What excites you most about your role?
I don’t know where to start! I’m excited about the personal development opportunities that have been presented to me for sure. I’m counting down the days until the Arvon Writers Resedencies already! I’m also desperate to get the ball rolling in terms of bringing poetry to everybody, and having Nottingham as a whole involved in the journey.

Why do you think that poetry is an important mode of expression for young people?
Because poetry is the perfect mix of academia and art; it has rules that are itching to be bent and broken. Young people need to know and feel that they are a part of that rule breaking process, and that their voices and new ideas are crucial to the progression of everybody!

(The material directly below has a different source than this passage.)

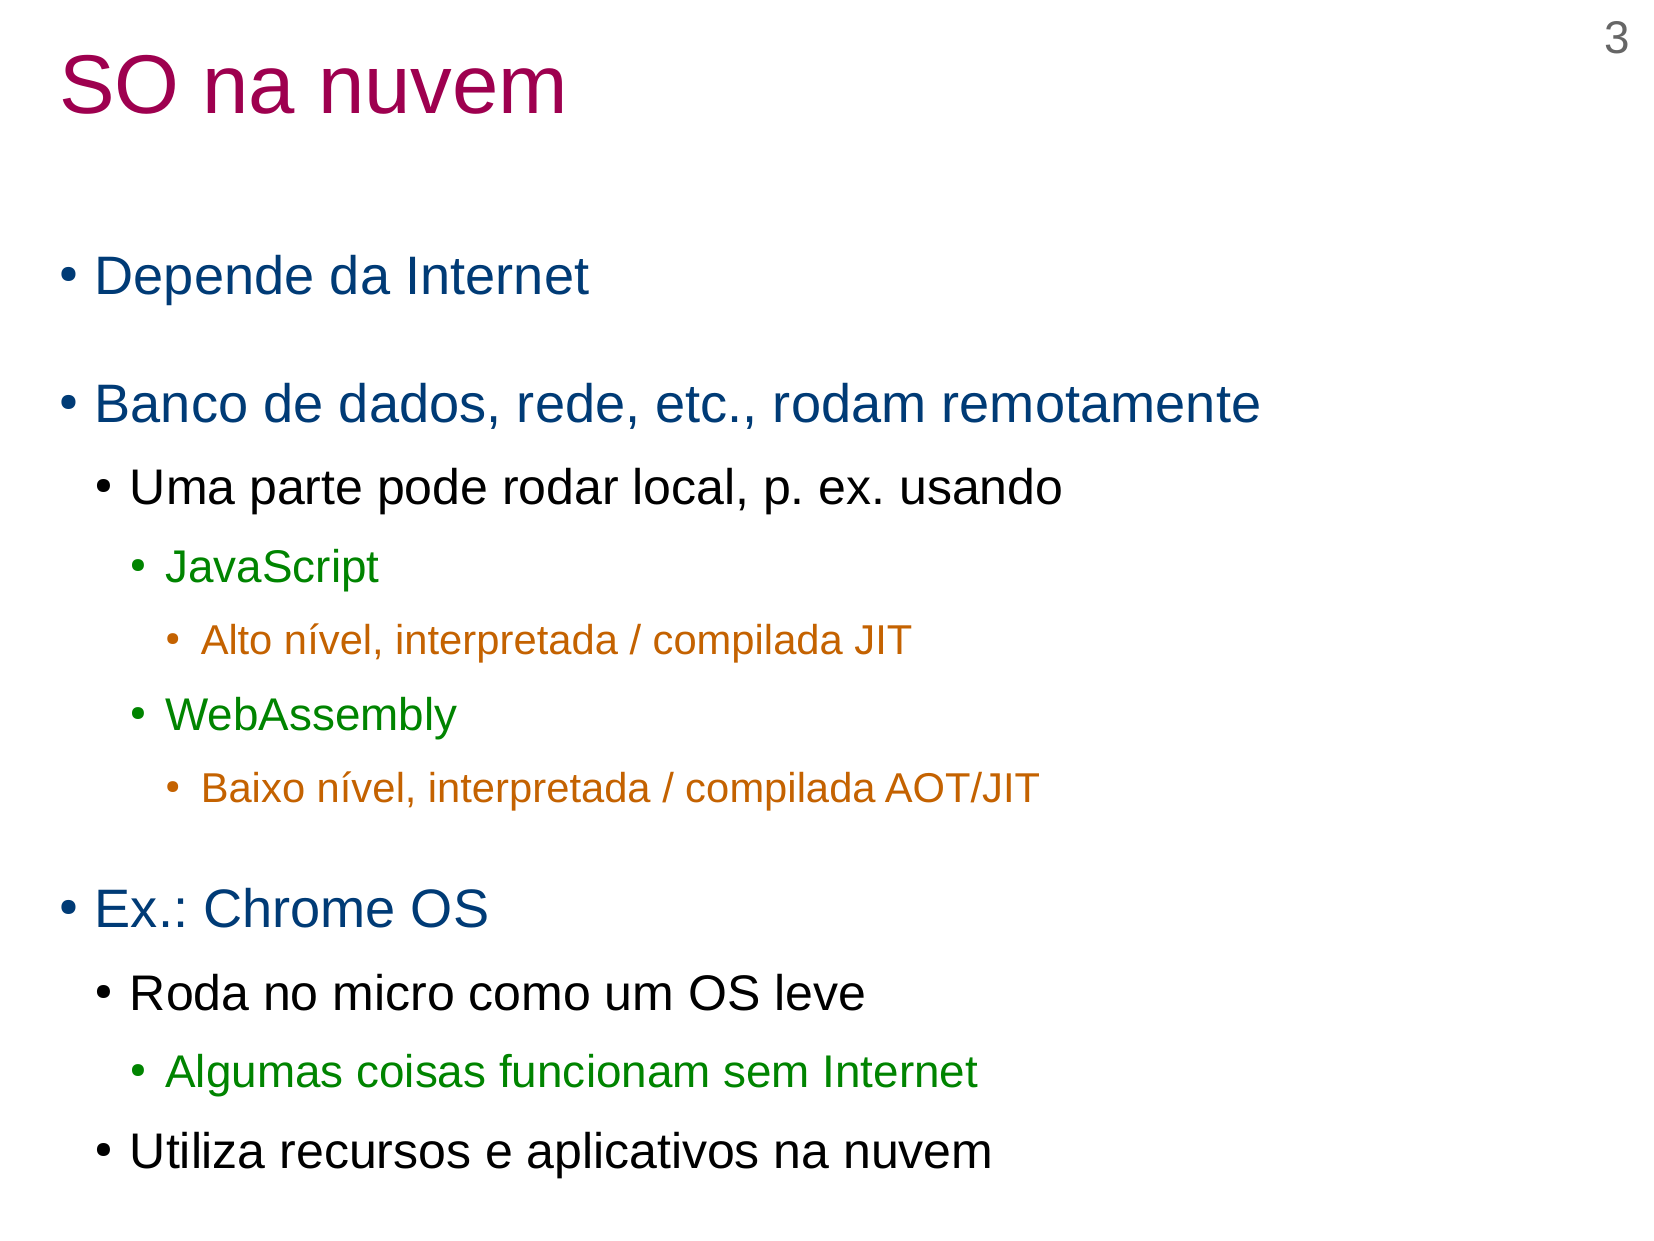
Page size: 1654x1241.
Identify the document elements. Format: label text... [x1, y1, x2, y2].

How will your role as editor and learning designer help to form your role as Young Poet Laureate?
With my experience in editing, I really understand the process of taking something that’s a raw expression of  feeling and coming back to it, crafting it into more than that; crafting it into an art form. I think this skill will help me to create work with integrity, and also will help me to bring on all the new emerging poets I’ll be coming into contact with. My experience in being a Learning Designer means that I write with the audience (learner) in mind, making sure that I walk people from step to step, and that they feel like they know what’s going on. That’s something that’s really important to me in terms of the poetry I write for performance; I always want people to experience the work with me, as if they were there when the moment I’m describing happened. Both of these things combined means that I can be a voice for Nottingham and all that we experience, and that I can be building and showcasing more and more voices for Nottingham throughout the YPL journey.

How has poetry changed your life?
Poetry gave me an escape from the daily grind. It gave me something else to pour over, and it gave me a platform to express myself in a way that you can’t in every day situations. It’s both freeing and all encompassing at the same time. It’s also what got me through some very difficult moments, and allowed me a new perspective to process from.

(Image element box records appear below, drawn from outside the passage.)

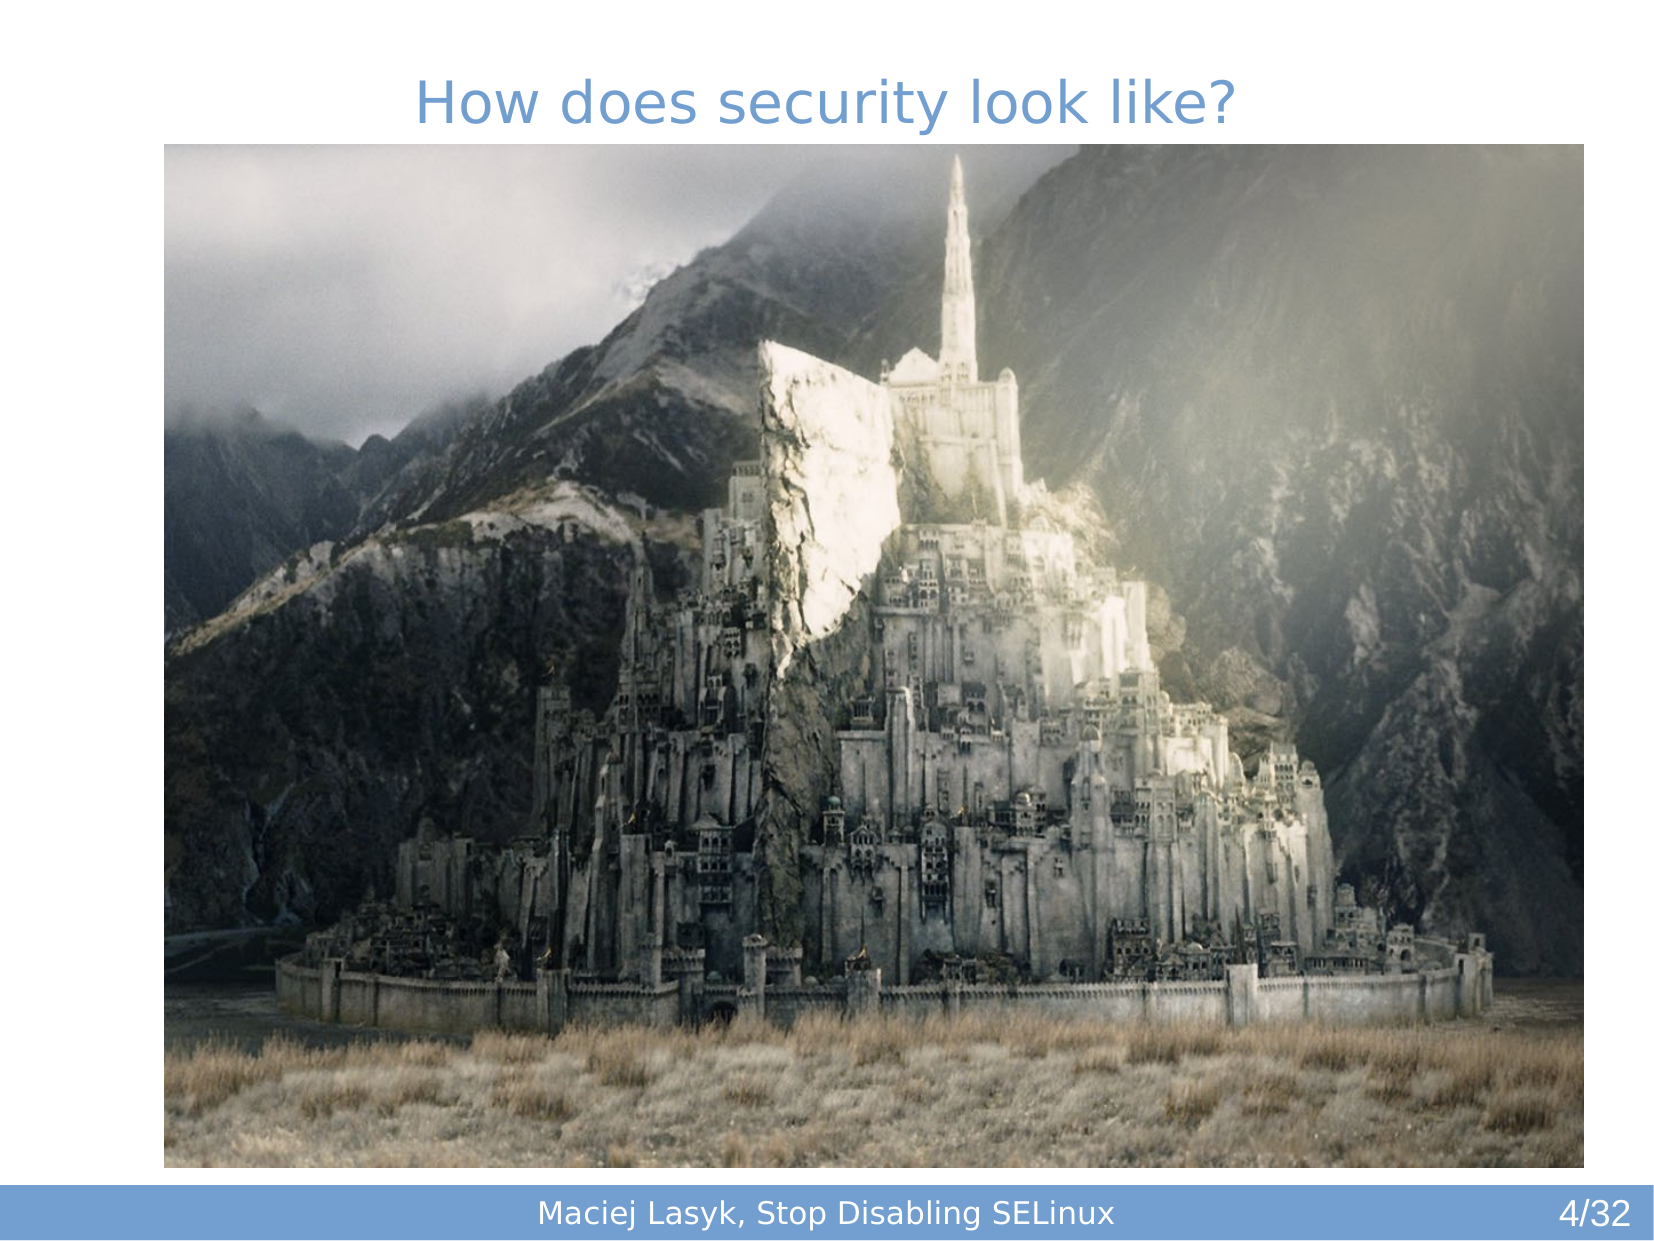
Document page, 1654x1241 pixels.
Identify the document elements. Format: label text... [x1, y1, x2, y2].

text_box Maciej Lasyk, Stop Disabling SELinux [522, 1188, 1132, 1240]
text_box How does security look like? [399, 61, 1254, 145]
text_box [0, 1185, 1533, 1241]
text_box 4/32 [1533, 1185, 1647, 1241]
text_box [1647, 1185, 1654, 1241]
picture [164, 144, 1584, 1168]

It’s National Poetry Day. What piece of advice would you give to a young person with a passion for poetry but without a way in?
I would say that there’s always a way in because the poetry scene is so open-armed and warm. You could go to gigs and put your name down for open-mics and push yourself that way. The audiences will catch you, and love you no doubt. Meet people, go to events, and don’t stop writing and reading.

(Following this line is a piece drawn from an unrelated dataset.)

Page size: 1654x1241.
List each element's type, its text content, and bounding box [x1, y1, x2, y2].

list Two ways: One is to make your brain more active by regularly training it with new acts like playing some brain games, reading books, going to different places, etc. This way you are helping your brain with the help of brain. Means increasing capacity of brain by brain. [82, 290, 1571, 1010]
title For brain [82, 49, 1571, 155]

What poet would you have loved to have met – and why?
I would love to have met Sylvia Plath, because her works always make me feel real horror, sadness, and she just really moves me. I’d love to be as powerful as her one day. I’d like to have heard what advice she could give about writing on situations we as humans usually try to run from.

You’re stranded on a desert island – what three books would you want with you?
Without a doubt in my mind I would take Shantaram by Gregory David Roberts, A Bright Moon for Fools by Jasper Gibson, and Small Great Things by Jodi Picoult. Read them, you absolutely will not regret it!